Pinacoteca exibe 106 obras criadas por artistas negros

A primeira obra de um artista negro a entrar para o acervo da Pinacoteca do Estado foi o autorretrato de Arthur Timótheo da Costa, um pequeno e belo óleo sobre tela de 1908 doado em 1956 pelo colecionador Benjamin de Mendonça. O museu já existia há 51 anos, mas o diretor da instituição, Tadeu Chiarelli, também enumera outras “curiosidades” ao redor dessa questão. Por exemplo, que a segunda criação de um afrodescendente a integrar a mesma coleção foi outra pintura de Timótheo da Costa, Cigana (1910), doada em 1965. Mais ainda, que as próximas aquisições nessa linha ocorreram apenas a partir de décadas depois, nos anos 1990, com a gestão de Emanoel Araujo, agora homenageado.
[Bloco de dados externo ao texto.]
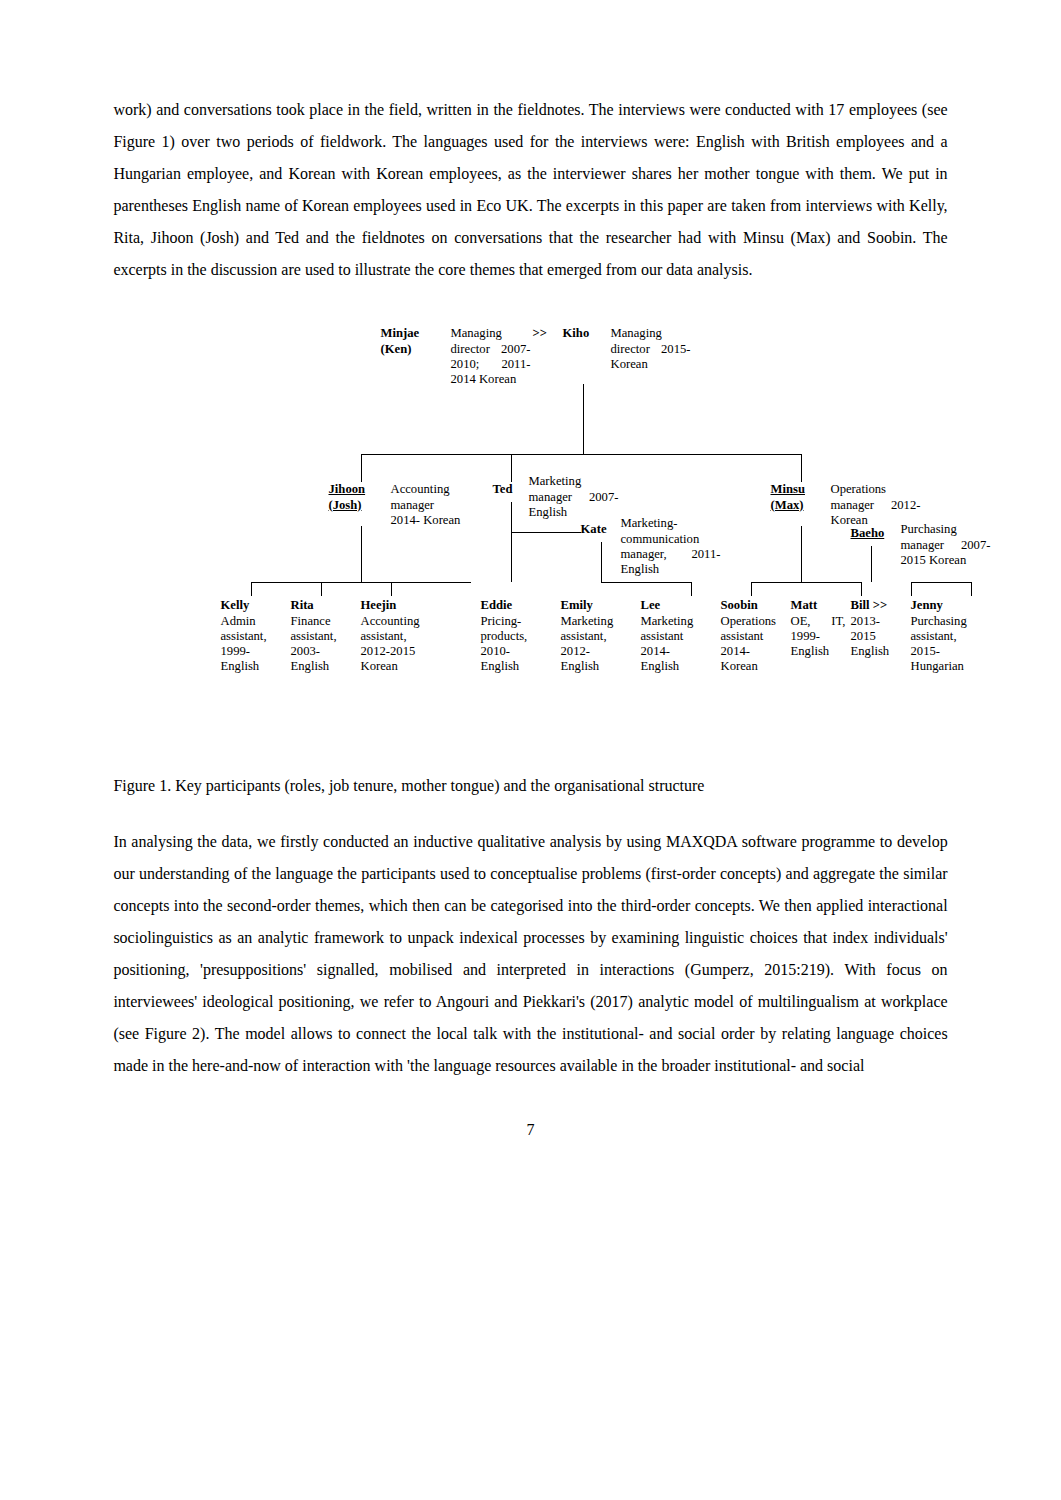work) and conversations took place in the field, written in the fieldnotes. The interviews were conducted with 17 employees (see Figure 1) over two periods of fieldwork. The languages used for the interviews were: English with British employees and a Hungarian employee, and Korean with Korean employees, as the interviewer shares her mother tongue with them. We put in parentheses English name of Korean employees used in Eco UK. The excerpts in this paper are taken from interviews with Kelly, Rita, Jihoon (Josh) and Ted and the fieldnotes on conversations that the researcher had with Minsu (Max) and Soobin. The excerpts in the discussion are used to illustrate the core themes that emerged from our data analysis.
Minjae
(Ken)
Managing director 2007-2010; 2011-2014 Korean
>>
Kiho
Managing director 2015- Korean
Jihoon
(Josh)
Accounting manager 2014- Korean
Ted
Marketing manager 2007- English
Kate
Marketing-communication manager, 2011- English
Minsu
(Max)
Operations manager 2012- Korean
Baeho
Purchasing manager 2007-2015 Korean
Kelly
Admin assistant, 1999- English
Rita
Finance assistant, 2003- English
Heejin
Accounting assistant, 2012-2015 Korean
Eddie
Pricing-products, 2010- English
Emily
Marketing assistant, 2012- English
Lee
Marketing assistant 2014- English
Soobin
Operations assistant 2014- Korean
Matt
OE, IT, 1999- English
Bill >>
2013-2015 English
Jenny
Purchasing assistant, 2015- Hungarian
Figure 1. Key participants (roles, job tenure, mother tongue) and the organisational structure
In analysing the data, we firstly conducted an inductive qualitative analysis by using MAXQDA software programme to develop our understanding of the language the participants used to conceptualise problems (first-order concepts) and aggregate the similar concepts into the second-order themes, which then can be categorised into the third-order concepts. We then applied interactional sociolinguistics as an analytic framework to unpack indexical processes by examining linguistic choices that index individuals' positioning, 'presuppositions' signalled, mobilised and interpreted in interactions (Gumperz, 2015:219). With focus on interviewees' ideological positioning, we refer to Angouri and Piekkari's (2017) analytic model of multilingualism at workplace (see Figure 2). The model allows to connect the local talk with the institutional- and social order by relating language choices made in the here-and-now of interaction with 'the language resources available in the broader institutional- and social
7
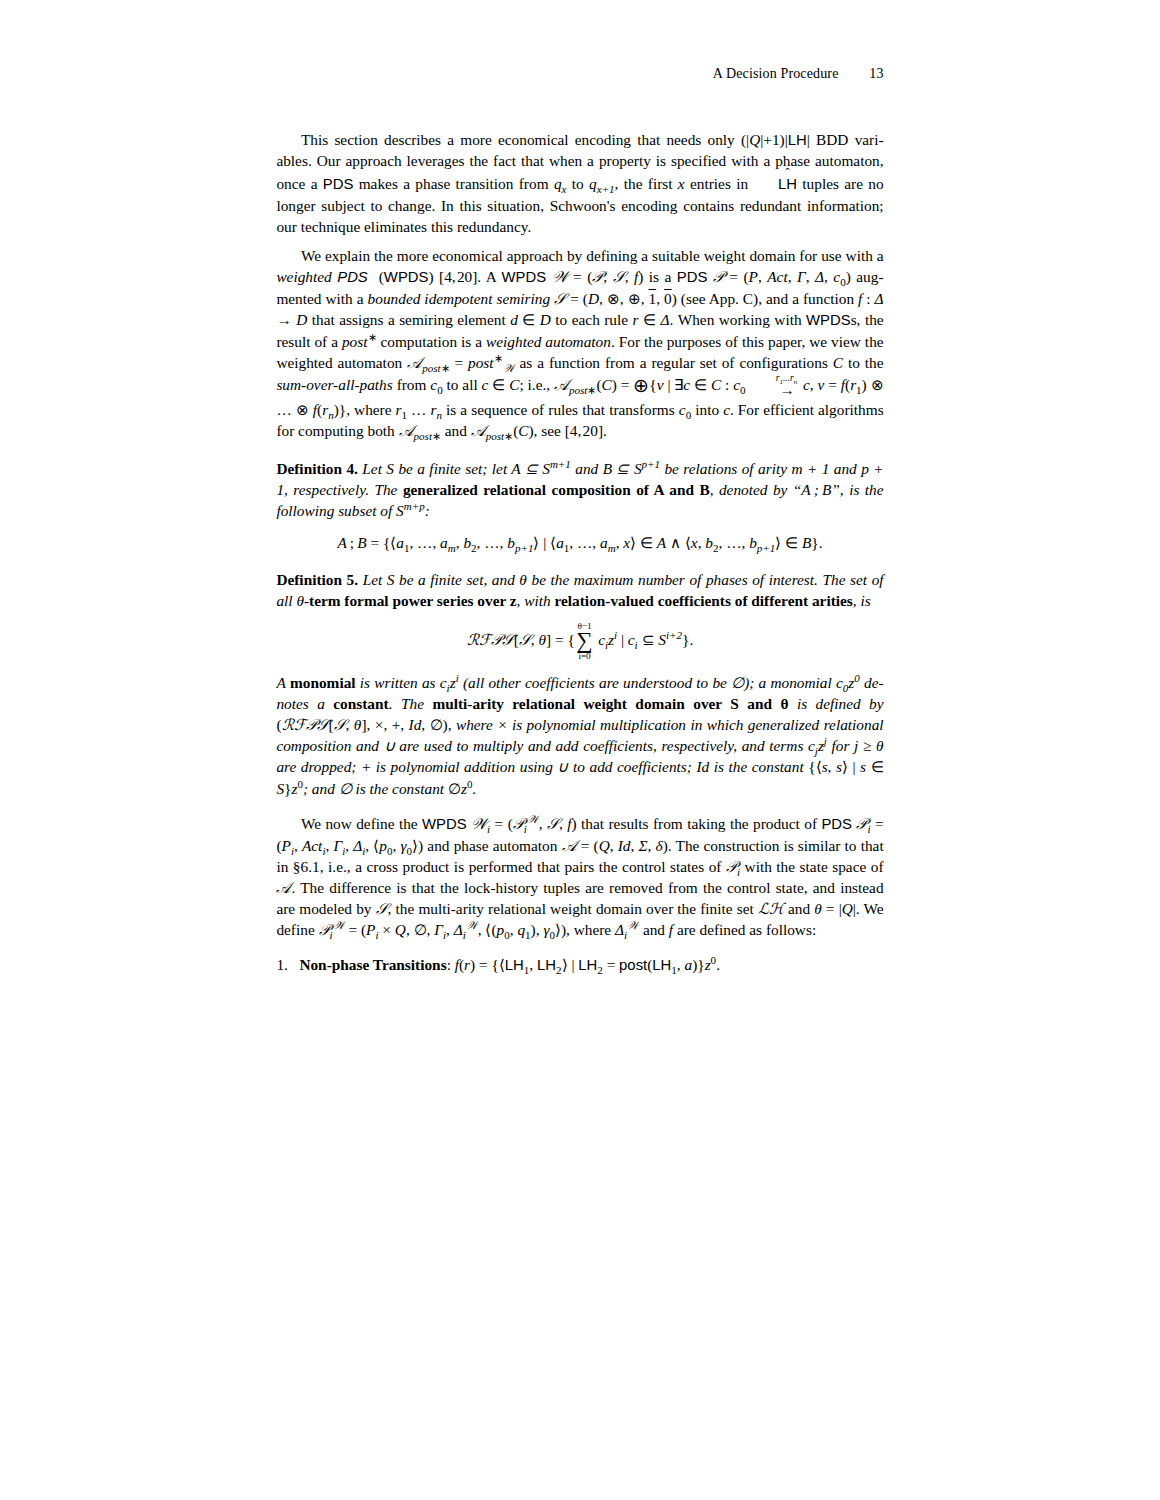A Decision Procedure13
This section describes a more economical encoding that needs only (|Q|+1)|LH| BDD variables. Our approach leverages the fact that when a property is specified with a phase automaton, once a PDS makes a phase transition from qx to qx+1, the first x entries in ̂LH tuples are no longer subject to change. In this situation, Schwoon's encoding contains redundant information; our technique eliminates this redundancy.
We explain the more economical approach by defining a suitable weight domain for use with a weighted PDS (WPDS) [4, 20]. A WPDS 𝒲 = (𝒫, 𝒮, f) is a PDS 𝒫 = (P, Act, Γ, Δ, c0) augmented with a bounded idempotent semiring 𝒮 = (D, ⊗, ⊕, 1, 0) (see App. C), and a function f : Δ → D that assigns a semiring element d ∈ D to each rule r ∈ Δ. When working with WPDSs, the result of a post∗ computation is a weighted automaton. For the purposes of this paper, we view the weighted automaton 𝒜post∗ = post∗𝒲 as a function from a regular set of configurations C to the sum-over-all-paths from c0 to all c ∈ C; i.e., 𝒜post∗(C) = ⊕{v | ∃c ∈ C : c0 r1...rn→ c, v = f(r1) ⊗ … ⊗ f(rn)}, where r1 … rn is a sequence of rules that transforms c0 into c. For efficient algorithms for computing both 𝒜post∗ and 𝒜post∗(C), see [4, 20].
Definition 4. Let S be a finite set; let A ⊆ Sm+1 and B ⊆ Sp+1 be relations of arity m + 1 and p + 1, respectively. The generalized relational composition of A and B, denoted by “A ; B”, is the following subset of Sm+p:
A ; B = {⟨a1, …, am, b2, …, bp+1⟩ | ⟨a1, …, am, x⟩ ∈ A ∧ ⟨x, b2, …, bp+1⟩ ∈ B}.
Definition 5. Let S be a finite set, and θ be the maximum number of phases of interest. The set of all θ-term formal power series over z, with relation-valued coefficients of different arities, is
ℛℱ𝒫𝒮[𝒮, θ] = {θ−1∑i=0 cizi | ci ⊆ Si+2}.
A monomial is written as cizi (all other coefficients are understood to be ∅); a monomial c0z0 denotes a constant. The multi-arity relational weight domain over S and θ is defined by (ℛℱ𝒫𝒮[𝒮, θ], ×, +, Id, ∅), where × is polynomial multiplication in which generalized relational composition and ∪ are used to multiply and add coefficients, respectively, and terms cjzj for j ≥ θ are dropped; + is polynomial addition using ∪ to add coefficients; Id is the constant {⟨s, s⟩ | s ∈ S}z0; and ∅ is the constant ∅z0.
We now define the WPDS 𝒲i = (𝒫i𝒲, 𝒮, f) that results from taking the product of PDS 𝒫i = (Pi, Acti, Γi, Δi, ⟨p0, γ0⟩) and phase automaton 𝒜 = (Q, Id, Σ, δ). The construction is similar to that in §6.1, i.e., a cross product is performed that pairs the control states of 𝒫i with the state space of 𝒜. The difference is that the lock-history tuples are removed from the control state, and instead are modeled by 𝒮, the multi-arity relational weight domain over the finite set ℒℋ and θ = |Q|. We define 𝒫i𝒲 = (Pi × Q, ∅, Γi, Δi𝒲, ⟨(p0, q1), γ0⟩), where Δi𝒲 and f are defined as follows:
1. Non-phase Transitions: f(r) = {⟨LH1, LH2⟩ | LH2 = post(LH1, a)}z0.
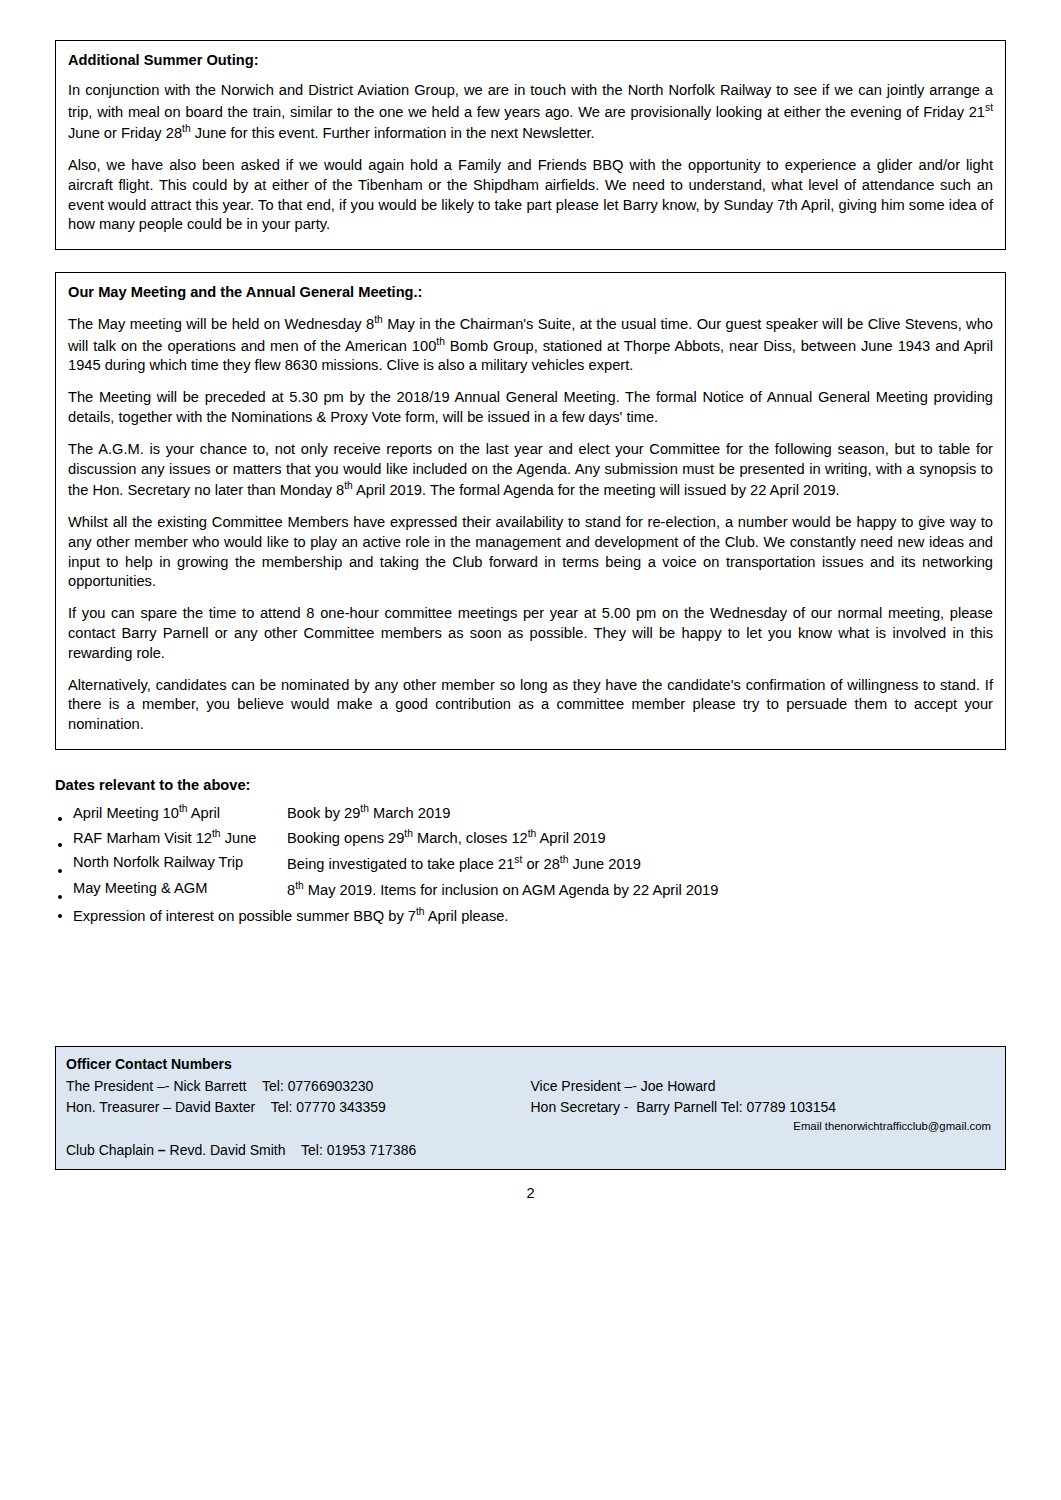Additional Summer Outing:
In conjunction with the Norwich and District Aviation Group, we are in touch with the North Norfolk Railway to see if we can jointly arrange a trip, with meal on board the train, similar to the one we held a few years ago. We are provisionally looking at either the evening of Friday 21st June or Friday 28th June for this event. Further information in the next Newsletter.
Also, we have also been asked if we would again hold a Family and Friends BBQ with the opportunity to experience a glider and/or light aircraft flight. This could by at either of the Tibenham or the Shipdham airfields. We need to understand, what level of attendance such an event would attract this year. To that end, if you would be likely to take part please let Barry know, by Sunday 7th April, giving him some idea of how many people could be in your party.
Our May Meeting and the Annual General Meeting.:
The May meeting will be held on Wednesday 8th May in the Chairman's Suite, at the usual time. Our guest speaker will be Clive Stevens, who will talk on the operations and men of the American 100th Bomb Group, stationed at Thorpe Abbots, near Diss, between June 1943 and April 1945 during which time they flew 8630 missions. Clive is also a military vehicles expert.
The Meeting will be preceded at 5.30 pm by the 2018/19 Annual General Meeting. The formal Notice of Annual General Meeting providing details, together with the Nominations & Proxy Vote form, will be issued in a few days' time.
The A.G.M. is your chance to, not only receive reports on the last year and elect your Committee for the following season, but to table for discussion any issues or matters that you would like included on the Agenda. Any submission must be presented in writing, with a synopsis to the Hon. Secretary no later than Monday 8th April 2019. The formal Agenda for the meeting will issued by 22 April 2019.
Whilst all the existing Committee Members have expressed their availability to stand for re-election, a number would be happy to give way to any other member who would like to play an active role in the management and development of the Club. We constantly need new ideas and input to help in growing the membership and taking the Club forward in terms being a voice on transportation issues and its networking opportunities.
If you can spare the time to attend 8 one-hour committee meetings per year at 5.00 pm on the Wednesday of our normal meeting, please contact Barry Parnell or any other Committee members as soon as possible. They will be happy to let you know what is involved in this rewarding role.
Alternatively, candidates can be nominated by any other member so long as they have the candidate's confirmation of willingness to stand. If there is a member, you believe would make a good contribution as a committee member please try to persuade them to accept your nomination.
Dates relevant to the above:
| April Meeting 10 th April | Book by 29 th March 2019 |
| RAF Marham Visit 12 th June | Booking opens 29 th March, closes 12 th April 2019 |
| North Norfolk Railway Trip | Being investigated to take place 21 st or 28 th June 2019 |
| May Meeting & AGM | 8 th May 2019. Items for inclusion on AGM Agenda by 22 April 2019 |
Expression of interest on possible summer BBQ by 7th April please.
Officer Contact Numbers
| The President –- Nick Barrett Tel: 07766903230 | Vice President –- Joe Howard |
| Hon. Treasurer – David Baxter Tel: 07770 343359 | Hon Secretary - Barry Parnell Tel: 07789 103154 |
| | Email thenorwichtrafficclub@gmail.com |
| Club Chaplain – Revd. David Smith Tel: 01953 717386 |
2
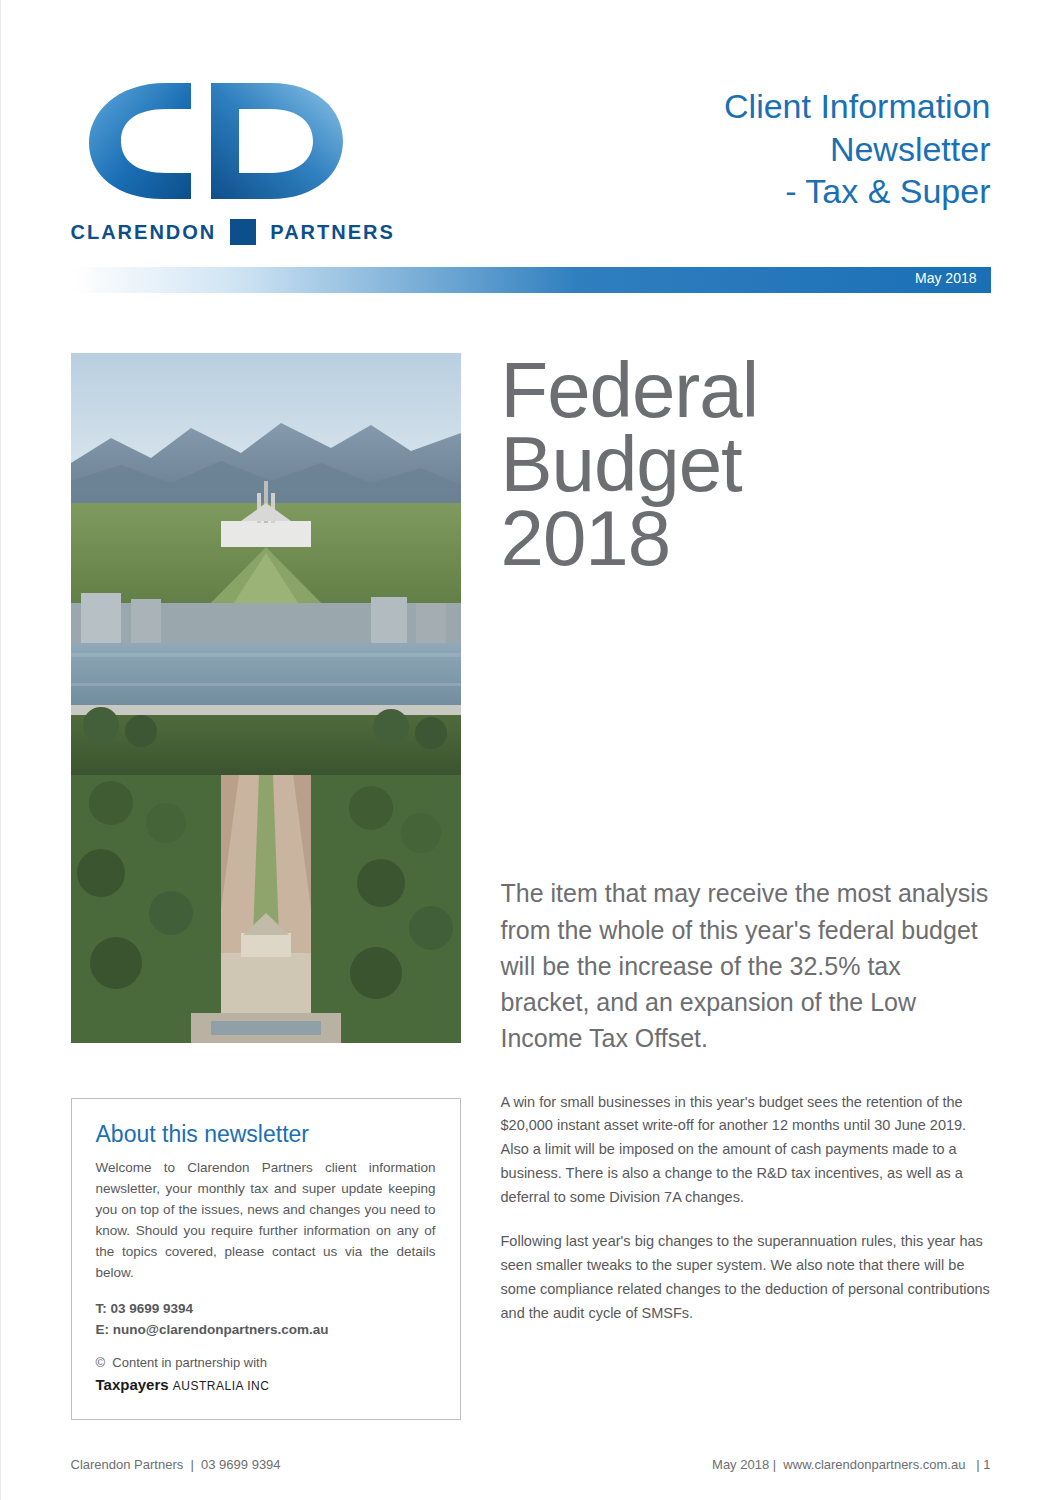CLARENDON PARTNERS
Client Information
Newsletter
- Tax & Super
May 2018
About this newsletter
Welcome to Clarendon Partners client information newsletter, your monthly tax and super update keeping you on top of the issues, news and changes you need to know. Should you require further information on any of the topics covered, please contact us via the details below.
T: 03 9699 9394
E: nuno@clarendonpartners.com.au
© Content in partnership with Taxpayers AUSTRALIA INC
Federal
Budget
2018
The item that may receive the most analysis from the whole of this year's federal budget will be the increase of the 32.5% tax bracket, and an expansion of the Low Income Tax Offset.
A win for small businesses in this year's budget sees the retention of the $20,000 instant asset write-off for another 12 months until 30 June 2019. Also a limit will be imposed on the amount of cash payments made to a business. There is also a change to the R&D tax incentives, as well as a deferral to some Division 7A changes.
Following last year's big changes to the superannuation rules, this year has seen smaller tweaks to the super system. We also note that there will be some compliance related changes to the deduction of personal contributions and the audit cycle of SMSFs.
Clarendon Partners | 03 9699 9394
May 2018 | www.clarendonpartners.com.au | 1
Como ampliar o acervo de um museu?, pergunta Chiarelli – e ele mesmo responde que uma das estratégias é “expandir núcleos”. Com a inauguração, neste sábado, 12, da exposição Territórios: Artistas Afrodescendentes no Acervo da Pinacoteca, o visitante vai encontrar, afinal, 106 trabalhos de criadores negros brasileiros, o que significa a totalidade da coleção nesse aspecto proposto. Entretanto, a mostra “abre uma porta”, afirma o diretor do museu, para uma série de reflexões, que também serão trazidas para um seminário já marcado para março de 2016.

É uma exposição surpreendente. Primeira curadoria de Tadeu Chiarelli desde que assumiu a direção da Pinacoteca, em abril deste ano, Territórios compõe-se pela apresentação de “três ilhas” unidas pelo fato de os artistas participantes delas serem afrodescendentes. “Minha opção foi trabalhar com alguns aspectos que me chamaram a atenção”, explica o historiador e professor sobre a investigação da coleção do museu. As peças são expostas não em sequência cronológica, mas por meio de diálogos e correspondências. “É como uma não-história, fracionada”, elucida o curador.

No espaço central do quarto andar da Estação Pinacoteca, estão, sobretudo, obras que representam, como diz Chiarelli, “todo o trabalho de adaptação de artistas afrodescendentes às normas da arte europeia, da arte que surge das academias”. Destaque para as pinturas de Arthur Timótheo da Costa (1882-1923), mas também para as paisagens de Miguelzinho Dutra (1810-1875) e para as naturezas-mortas de Estêvão da Silva (1845-1891). Ninfa Eco e Caçador Narciso, esculturas em bronze de Mestre Valentim (1745-1813), são referências históricas, entretanto, o núcleo ainda abriga xilogravuras dos anos 1960/70 de Emanoel Araujo – artista e primeiro diretor negro da Pinacoteca (entre 1993-2002) e criador, em São Paulo, do Museu Afro Brasil, abrigado no Ibirapuera -, criações de Antonio Bandeira e de Maria Lídia Magliani (1946-2012), uma das únicas representantes das mulheres na mostra, sendo acompanhada nesse sentido apenas por Rosana Paulino.

A artista contemporânea paulistana, aliás, é autora de uma das mais importantes obras da exposição, Parede da Memória (1994-2015), adquirida há pouco. O trabalho de Rosana, um painel com 1.500 pequenas peças de tecido costurado sobre as quais rostos de negros são estampados por fotocópia e aquarela, é contundente e delicado, transformando-se em um dos pontos-chave de outro núcleo de Territórios, dedicado a apresentar uma matriz originada nos anos 1990 de criadores “que trazem não a questão da identidade individual, mas a da identidade coletiva do negro no Brasil hoje”, define Chiarelli.

Foi essa “ilha”, na verdade, que se tornou o gatilho da exposição por incluir justamente as aquisições recentes que o museu realizou de criações de afrodescendentes contemporâneos. Nesse segmento, estão, por exemplo, a escultura Nessa terra, em se plantando tudo dá (2015), de Jaime Lauriano, cujo elemento central é uma muda de pau-brasil; assim como trabalhos de Sidney Amaral e de Rommulo Vieira Conceição.

Por fim, a mostra se encerra com uma sala onde está exposta uma das seções mais destacadas da coleção da Pinacoteca, ou seja, a das “matrizes africanas”. Elementos da cultura da África dialogam com a arte construtiva brasileira nas serigrafias e objetos de Rubem Valentim (1922-1991) e na potente Tributo a Louise, de Emanoel Araujo, obra que faz homenagem à escultora Louise Nevelson e foi doada este ano. As informações são do jornal O Estado de S. Paulo.